Parcelles Assainies : un quinquagénaire arrêté pour viol présumé sur sa belle-fille de 18 ans
Le commissariat de l’Parcelles Assainies Unité 15 a procédé à l’arrestation d’un homme de 50 ans poursuivi pour viol suivi de grossesse sur une personne sur laquelle il exercerait une autorité. Le suspect, identifié sous les initiales M. F., a été interpellé à la suite d’une plainte déposée le 2 mars 2026 par sa belle-fille âgée de 18 ans.
Une plainte déposée contre le beau-père
D’après des informations relayées par Seneweb, la plaignante, K. D., accuse son beau-père, commerçant domicilié à Cambérène, d’abus sexuels répétés.
L’homme est marié à la mère de la victime depuis environ sept ans. Selon la jeune fille, elle partage depuis le début de l’année scolaire 2025-2026 la même chambre que sa mère et son beau-père à Cambérène 2. Avant cela, elle vivait loin de sa mère et ne la retrouvait que pendant les vacances. Après l’obtention de son BFEM, elle a choisi de s’installer auprès d’elle afin de poursuivre ses études secondaires.
Des accusations d’abus répétés
Dans sa plainte, K. D. affirme avoir été victime à deux reprises d’abus sexuels commis par son beau-père au cours des deux dernières années. Elle soutient également être actuellement enceinte de ce dernier.
Une échographie réalisée le 2 mars 2026 confirmerait une grossesse estimée à quelques jours.
La plaignante explique que les faits présumés se produisaient en l’absence de sa mère. Elle accuse le mis en cause de l’avoir menacée afin qu’elle garde le silence. Selon ses déclarations, le dernier rapport remonterait à la seconde quinzaine du mois de janvier 2026.

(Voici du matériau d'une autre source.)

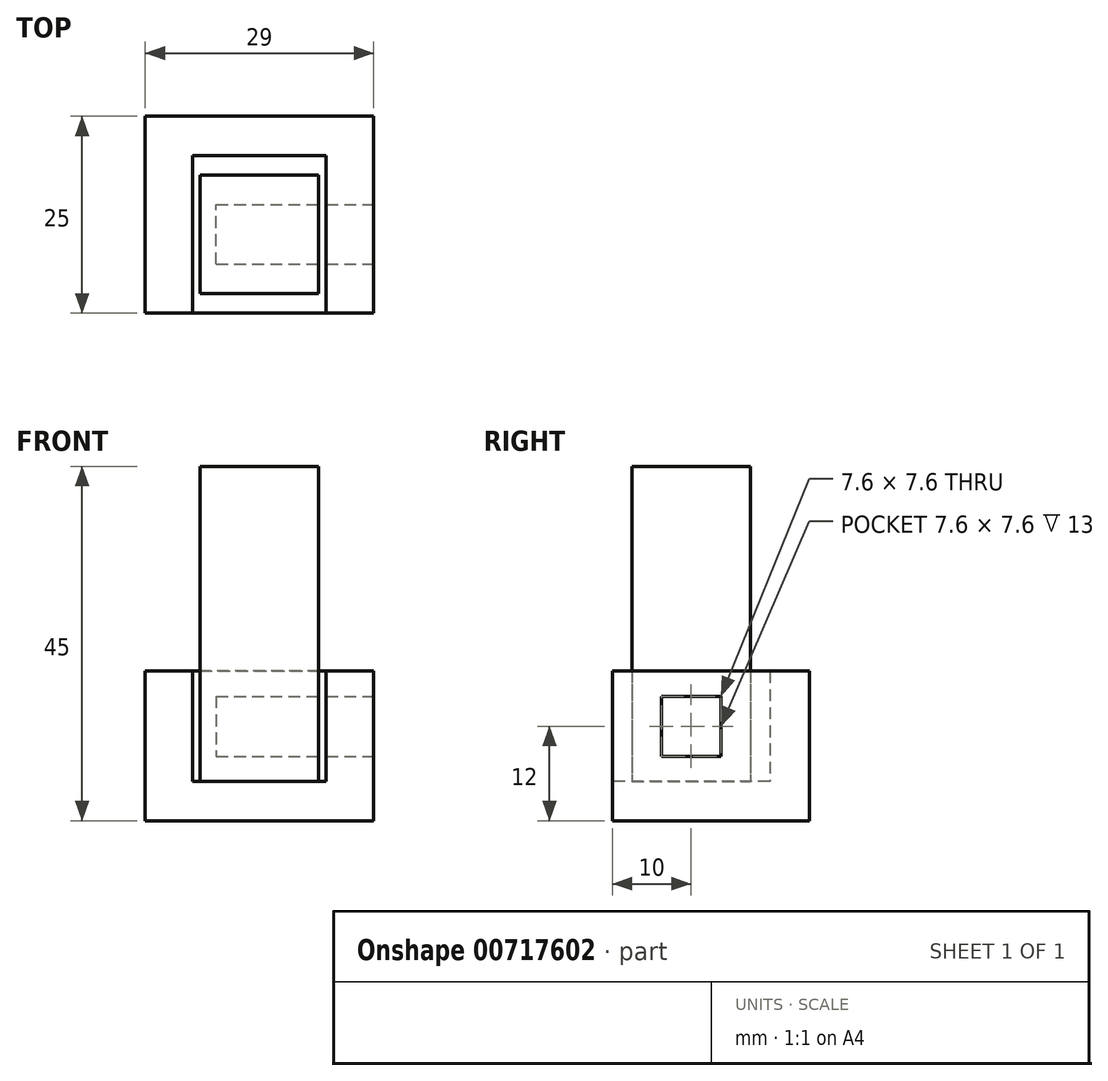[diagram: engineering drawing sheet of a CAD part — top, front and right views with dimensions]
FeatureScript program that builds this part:
annotation { "Feature Type Name" : "Feature", "Feature Type Description" : "" }
export const myFeature = defineFeature(function(context is Context, id is Id, definition is map)
    precondition{}
    {
        {
            var Q0;
            Q0=qCreatedBy(makeId("Top.planeOp"),FACE);
            var sketch = newSketch(context, id + "F0", { "sketchPlane" : qUnion([Q0])});
            skLineSegment(sketch, "E0.bottom", {"start": v(0, 2.5) * mm, "end": v(15, 2.5) * mm});
            skLineSegment(sketch, "E0.top", {"start": v(0, 17.5) * mm, "end": v(15, 17.5) * mm});
            skLineSegment(sketch, "E0.left", {"start": v(0, 2.5) * mm, "end": v(0, 17.5) * mm});
            skLineSegment(sketch, "E0.right", {"start": v(15, 2.5) * mm, "end": v(15, 17.5) * mm});
            skSolve(sketch);
        }
        {
            var Q0;
            Q0=makeQuery(id+"F0.imprint","IMPRINT",FACE,{"disambiguationData":[TD([[makeQuery(id+"F0.imprint","IMPRINT",EDGE,{"derivedFrom":sQuery(id+"F0.wireOp",EDGE,"E0.bottom")}),1.0]])]});
            extrude(context, id + "F1", {"entities" : qUnion([Q0]), "depth" : 40 * mm, "offsetDistance" : 25 * mm});
        }
        {
            var Q0;
            Q0=qCreatedBy(makeId("Top.planeOp"),FACE);
            var sketch = newSketch(context, id + "F2", { "sketchPlane" : qUnion([Q0])});
            skLineSegment(sketch, "E1", {"start": v(-1, 0) * mm, "end": v(-1, 20) * mm});
            skLineSegment(sketch, "E2", {"start": v(-1, 20) * mm, "end": v(16, 20) * mm});
            skLineSegment(sketch, "E3", {"start": v(16, 20) * mm, "end": v(16, 0) * mm});
            skLineSegment(sketch, "E4", {"start": v(16, 0) * mm, "end": v(22, 0) * mm});
            skLineSegment(sketch, "E5", {"start": v(22, 0) * mm, "end": v(22, 25) * mm});
            skLineSegment(sketch, "E6", {"start": v(22, 25) * mm, "end": v(-7, 25) * mm});
            skLineSegment(sketch, "E7", {"start": v(-7, 25) * mm, "end": v(-7, 0) * mm});
            skLineSegment(sketch, "E8", {"start": v(-7, 0) * mm, "end": v(-1, 0) * mm});
            skLineSegment(sketch, "E9", {"start": v(-1, 0) * mm, "end": v(16, 0) * mm});
            skSolve(sketch);
        }
        {
            var Q0;
            Q0=makeQuery(id+"F2.imprint","IMPRINT",FACE,{"disambiguationData":[TD([[makeQuery(id+"F2.imprint","IMPRINT",EDGE,{"derivedFrom":sQuery(id+"F2.wireOp",EDGE,"E1")}),1.0]])]});
            extrude(context, id + "F3", {"entities" : qUnion([Q0]), "depth" : 14 * mm, "offsetDistance" : 25 * mm});
        }
        {
            var Q0;
            Q0=makeQuery(id+"F3.opExtrude","SWEPT_FACE",FACE,{"disambiguationData":[OSD([sQuery(id+"F2.wireOp",EDGE,"E5")])]});
            cPlane(context, id + "F4", {"entities" : qUnion([Q0]), "cplaneType" : CPlaneType.OFFSET, "offset" : 0 * mm, "width" : 150 * mm, "height" : 150 * mm});
        }
        {
            var Q0;
            Q0=qCreatedBy(id+"F4.planeOp",FACE);
            var sketch = newSketch(context, id + "F5", { "sketchPlane" : qUnion([Q0])});
            skLineSegment(sketch, "E10.bottom", {"start": v(6.2, 10.8) * mm, "end": v(13.8, 10.8) * mm});
            skLineSegment(sketch, "E10.top", {"start": v(6.2, 3.2) * mm, "end": v(13.8, 3.2) * mm});
            skLineSegment(sketch, "E10.left", {"start": v(6.2, 10.8) * mm, "end": v(6.2, 3.2) * mm});
            skLineSegment(sketch, "E10.right", {"start": v(13.8, 10.8) * mm, "end": v(13.8, 3.2) * mm});
            skSolve(sketch);
        }
        {
            var Q0;
            Q0=makeQuery(id+"F5.imprint","IMPRINT",FACE,{"disambiguationData":[TD([[makeQuery(id+"F5.imprint","IMPRINT",EDGE,{"derivedFrom":sQuery(id+"F5.wireOp",EDGE,"E10.bottom")}),-1.0]])]});
            extrude(context, id + "F6", {"entities" : qUnion([Q0]), "operationType" : NewBodyOperationType.REMOVE, "oppositeDirection" : true, "depth" : 20 * mm, "offsetDistance" : 25 * mm});
        }
        {
            var Q0;
            Q0=makeQuery(id+"F2.imprint","IMPRINT",FACE,{"disambiguationData":[TD([[makeQuery(id+"F2.imprint","IMPRINT",EDGE,{"derivedFrom":sQuery(id+"F2.wireOp",EDGE,"E1")}),1.0]])]});
            var Q1;
            Q1=makeQuery(id+"F2.imprint","IMPRINT",FACE,{"disambiguationData":[TD([[makeQuery(id+"F2.imprint","IMPRINT",EDGE,{"derivedFrom":sQuery(id+"F2.wireOp",EDGE,"E1")}),-1.0]])]});
            extrude(context, id + "F7", {"entities" : qUnion([Q0, Q1]), "operationType" : NewBodyOperationType.ADD, "oppositeDirection" : true, "depth" : 5 * mm, "offsetDistance" : 25 * mm});
        }
    });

Un enregistrement audio versé au dossier
Après avoir constaté un retard de ses règles — les dernières datant du 10 janvier 2026 — la jeune fille affirme avoir alerté son beau-père. Celui-ci aurait tenté de minimiser la situation en lui affirmant qu’elle « se faisait des idées ».
La plaignante affirme avoir enregistré une conversation téléphonique avec lui le 21 février 2026. Dans cet enregistrement remis aux enquêteurs, l’homme lui aurait déclaré que ce retard était « normal » et qu’elle ne devait pas s’inquiéter, affirmant qu’il saurait « forcément » si quelque chose lui était arrivé, en invoquant des connaissances acquises lors de cours d’« économie familiale ». Selon les premiers éléments de l’enquête, l’exploitation de l’audio confirmerait ces propos.
Le suspect nie les faits
Interpellé par les enquêteurs, M. F. a rejeté les accusations. Pour sa défense, il affirme souffrir d’une impuissance sexuelle depuis environ un an, une situation qui, selon lui, serait connue uniquement de sa mère.
Cependant, lors de son audition, son épouse aurait contredit cette version en indiquant aux enquêteurs que leur vie conjugale est « tout à fait normale » et que leur dernier rapport remonterait à environ deux semaines.
L’enquête se poursuit
L’enquête ouverte par la police se poursuit afin de déterminer les responsabilités dans cette affaire particulièrement sensible. Les autorités cherchent notamment à établir les faits à partir des éléments médicaux et des preuves recueillies dans le cadre de l’instruction.